I was so ignorant of this disease I didn't even know that gluten was present in things like cling film and apple wax. Appparantly Sainsbury's is about the most coeliac friendly supermarket as it has great labelling concerning this? Any other hints or suggestions, please? I really would love to be able to help her in this way.
This is the best site that I know of for advice and info.
gluten free message board
I have never heard of a connection between Coeliac disease and leukemia but I'm sure if you ask the question on the above site someone will have advice.
If a family member has Coeliac then all blood relatives should be tested regardless of whether they have symptoms or not as even if the symptoms are not present gluten can be causing unseen damage and if a blood relative has it the chances increase from 1 in 100 to about 1 in 10. A negative blood test doesn't mean you'll never have it so if symptoms later develop you need to be retested.
If your friend cooks from scratch she wil be able to adapt most meals to GF. All the supermarkets have a free from section - Waitrose is good but as always more expensive. These sections are good for products like biscuits, bread, pasta, cereals etc. These tend to be expensive but as you say once she has seen the dietitian she will be able to get some food on prescription. Labelling regulations have recently changed and so it is easier to tell which products contain gluten - all ingredients must be listed and although not compulsory most products have an allergy box.
I'm fairly sure that gluten is not in apple wax or cling film although now that you have sown that seed of doubt I'm off to google!
It seems so unfair doesn't it for such a young child has to have health problems. The good thing about Coeliac disease is that although it is very inconvenient, if she sticks to a gluten free diet it shouldn't give her any future problems.
thank you chopchopbusybusy (love the name by the way!). I will your message onto my friend .
Any more from anyone else?
Can't help much except to express sympathies - rotten luck re the leukaemia and THEN coeliac batters, I'm so sorry
BUT, as chopchopbusybusy says, with the right diet, the child will flourish. Dd has two children with coeliac in her class, and both are the picture of health Waitrose also do a good range of gluten-free foods in their "free from" line.
my type-with-one-hand-while-eating-sushi-googling has come up with this chat forum for people with celiac disease or children with celiac (note: celiac seems to be an acceptable alternative spelling) - www.glutenfreeforum.com/ - might be good place for your friend to post questions?
gosh batters, what a blow to your friend. i did a programme on this - i think the expert was called paul ciciltera, so google that plus radio 4 and you should find him (can't remember whether it was a case notes or a check up programme)
Yes, glutenfreeforum is simply awesome.
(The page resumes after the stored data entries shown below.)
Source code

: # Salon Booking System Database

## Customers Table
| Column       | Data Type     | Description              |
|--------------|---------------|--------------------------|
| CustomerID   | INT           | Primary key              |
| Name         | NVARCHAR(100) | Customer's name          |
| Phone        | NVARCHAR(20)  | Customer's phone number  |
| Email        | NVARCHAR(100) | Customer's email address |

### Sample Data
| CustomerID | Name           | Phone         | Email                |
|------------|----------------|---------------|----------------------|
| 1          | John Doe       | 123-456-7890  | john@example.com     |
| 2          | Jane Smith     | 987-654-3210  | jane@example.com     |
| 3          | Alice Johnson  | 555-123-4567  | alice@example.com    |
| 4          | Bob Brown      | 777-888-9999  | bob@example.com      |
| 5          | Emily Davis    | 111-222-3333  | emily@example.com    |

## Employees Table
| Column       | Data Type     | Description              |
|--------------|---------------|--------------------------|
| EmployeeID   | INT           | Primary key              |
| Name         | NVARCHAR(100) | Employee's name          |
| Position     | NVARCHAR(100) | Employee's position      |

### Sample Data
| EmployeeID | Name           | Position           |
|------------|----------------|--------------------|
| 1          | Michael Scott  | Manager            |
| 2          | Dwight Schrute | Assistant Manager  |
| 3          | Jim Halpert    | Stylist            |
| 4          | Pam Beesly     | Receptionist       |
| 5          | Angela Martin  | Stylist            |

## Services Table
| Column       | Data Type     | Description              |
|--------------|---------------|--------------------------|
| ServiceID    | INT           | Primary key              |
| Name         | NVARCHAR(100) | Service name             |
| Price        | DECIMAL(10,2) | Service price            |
I have been reading deep into gluten issues and have been told by a consultant that gluten is severely involved in adverse immunity (my son is gf and dairy light).
Keeping fingers crossed, things might improve on the strict diet. Jan de Vries wrote a book about leukemia, which might give your friend some great alternative ideas (totally legit) - Cancer and Leukaemia: An Alternative Approach.
Additionally, for you I would also like to mention 2 real life stories (no happy endings tho) about children with leukemia, "Ollie" by Steven Venables and "Living on the seabed" by Lesley Nicholson. I wouldn't mention them to your friend tho, just for you so you can offer support if things don't improve.
Hope you haven't taken it the wrong way, I found that sometimes for me it helps to see how others coped to see myself through a sticky patch. Both books have lots to offer in terms of coping.
sorry I can't offer help on the leukemia/coeliac front but just wanted to say that a friends daughter has coeliac disease and, after wading through lots of info, her little girl is now much, much healthier looking, feels good and they manage really well with gluten free. Good luck to her.